Malcrof wrote: simonsez wrote: Phaserhawk wrote: about 10 tiles are destroyed from the end of your turn to the start of your next. That means any cd tile has a 30/64 chance of surviving 3 turns. Here's one problem. You don't add them. Under your assumptions, the chances of one specific tile surviving is (54/64)^3 = 61%. And this is the probability of a specific tile surviving, not the probability of "at least one". The probability of "at least one" surviving will be higher. Countdown1 will survive 61% of the time, as will countdown2, as will countdown3, etc. Toss in a team stun and all chances go up, way to many variables for anyone to be accurate even hypothesizing.

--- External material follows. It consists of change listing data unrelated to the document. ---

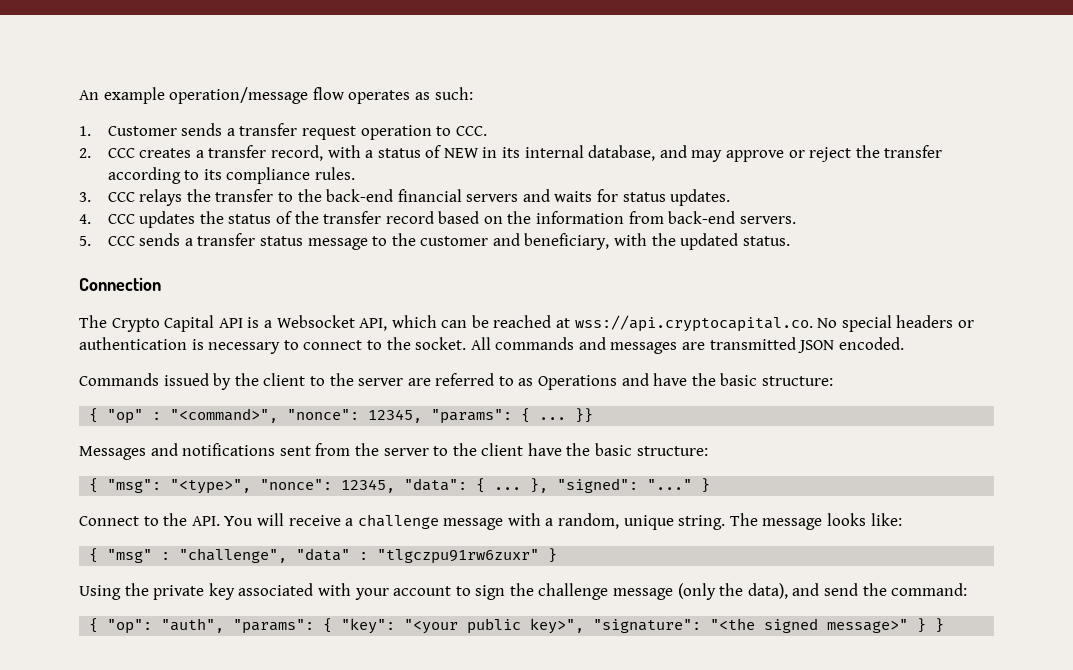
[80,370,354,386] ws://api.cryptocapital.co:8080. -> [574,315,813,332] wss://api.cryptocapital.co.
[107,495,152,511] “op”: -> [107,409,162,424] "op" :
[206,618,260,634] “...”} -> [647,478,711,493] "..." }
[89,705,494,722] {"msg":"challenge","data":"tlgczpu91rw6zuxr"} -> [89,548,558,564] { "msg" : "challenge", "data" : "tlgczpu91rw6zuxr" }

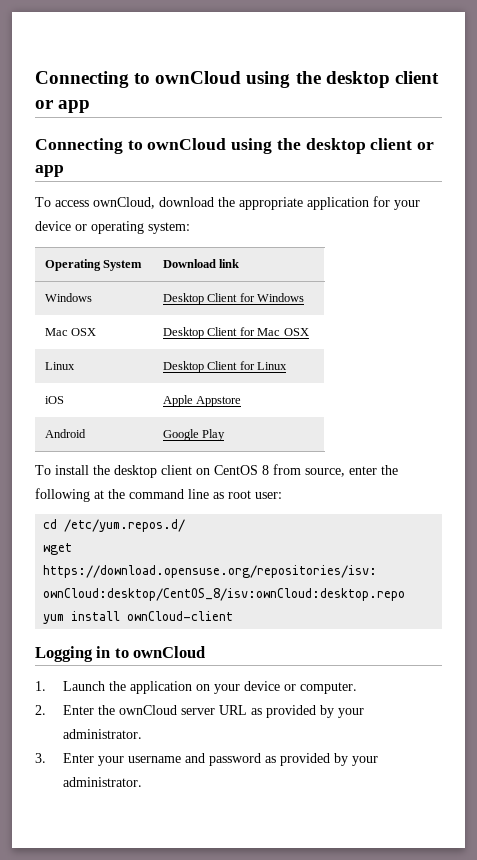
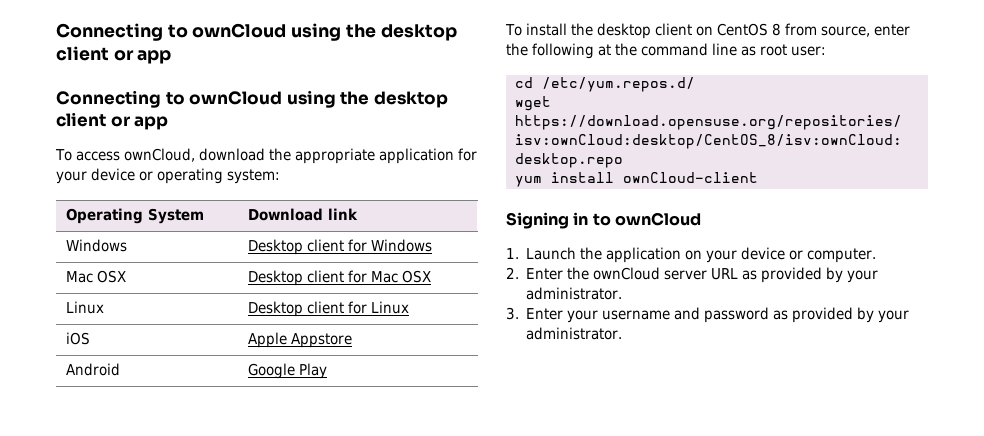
[207,293,238,302] Client -> [307,239,345,252] client
[207,327,238,336] Client -> [307,270,345,283] client
[207,361,238,370] Client -> [307,301,345,314] client
[35,646,93,662] Logging -> [506,212,569,229] Signing

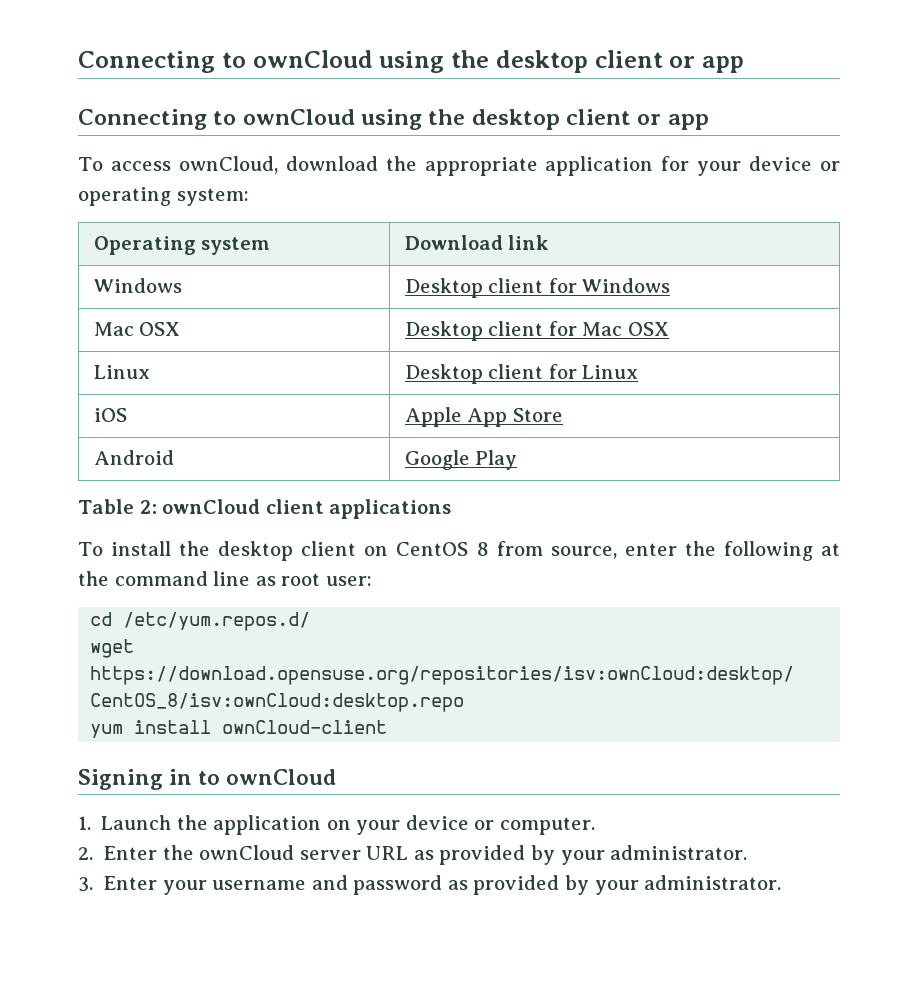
[148,208,205,224] System -> [201,237,271,255] system
[291,333,353,348] Appstore -> [467,408,563,427] App Store
(328, 371) none -> [78,499,452,519] // Table 2: ownCloud client applications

GrumpySmurf1002 wrote: Malcrof wrote: simonsez wrote: Phaserhawk wrote: about 10 tiles are destroyed from the end of your turn to the start of your next. That means any cd tile has a 30/64 chance of surviving 3 turns. Here's one problem. You don't add them. Under your assumptions, the chances of one specific tile surviving is (54/64)^3 = 61%. And this is the probability of a specific tile surviving, not the probability of "at least one". The probability of "at least one" surviving will be higher. Countdown1 will survive 61% of the time, as will countdown2, as will countdown3, etc. Toss in a team stun and all chances go up, way to many variables for anyone to be accurate even hypothesizing. You're not wrong, but you can still make assumptions. If you turn into a simple Survive/Not survive binomial distribution on 60.0677%, it looks like: 0 survive - 1.02% (at least 1, 98.98%) 1 survive - 7.64% (at least 2, 91.35%) 2 survive - 22.97% (at least 3, 68.37%) 3 survive - 34.56% (at least 4, 33.81%) 4 survive - 25.99% (at least 5, 7.82%) 5 survive - 7.82% Which to me seems a lot closer to observation. Edit: It's actually better than that, because presumably you're not destroying your own CDs if you can avoid it, so it's really the number of tiles the AI will destroy on an average turn, which I don't think is 10.
Malcrof wrote: That is way over-simplification, but holds in some cases.
GrumpySmurf1002 wrote: 0 survive - 1.02% (at least 1, 98.98%)
simonsez wrote: GrumpySmurf1002 wrote: 0 survive - 1.02% (at least 1, 98.98%) Your math is off too, because the probability of each given tile surviving are not independent of one another. Eg, given that cd1 survives, the individual odds of 2 thru 5 surviving are each less than 61%, because as a condition of cd1 surviving, you're increasing the probability that 2 thru 5 don't. And if you think about it, you'll realize that at least one surviving ought to be way less than 99%.
GrumpySmurf1002 wrote: Given CD1 survives, at least one survived.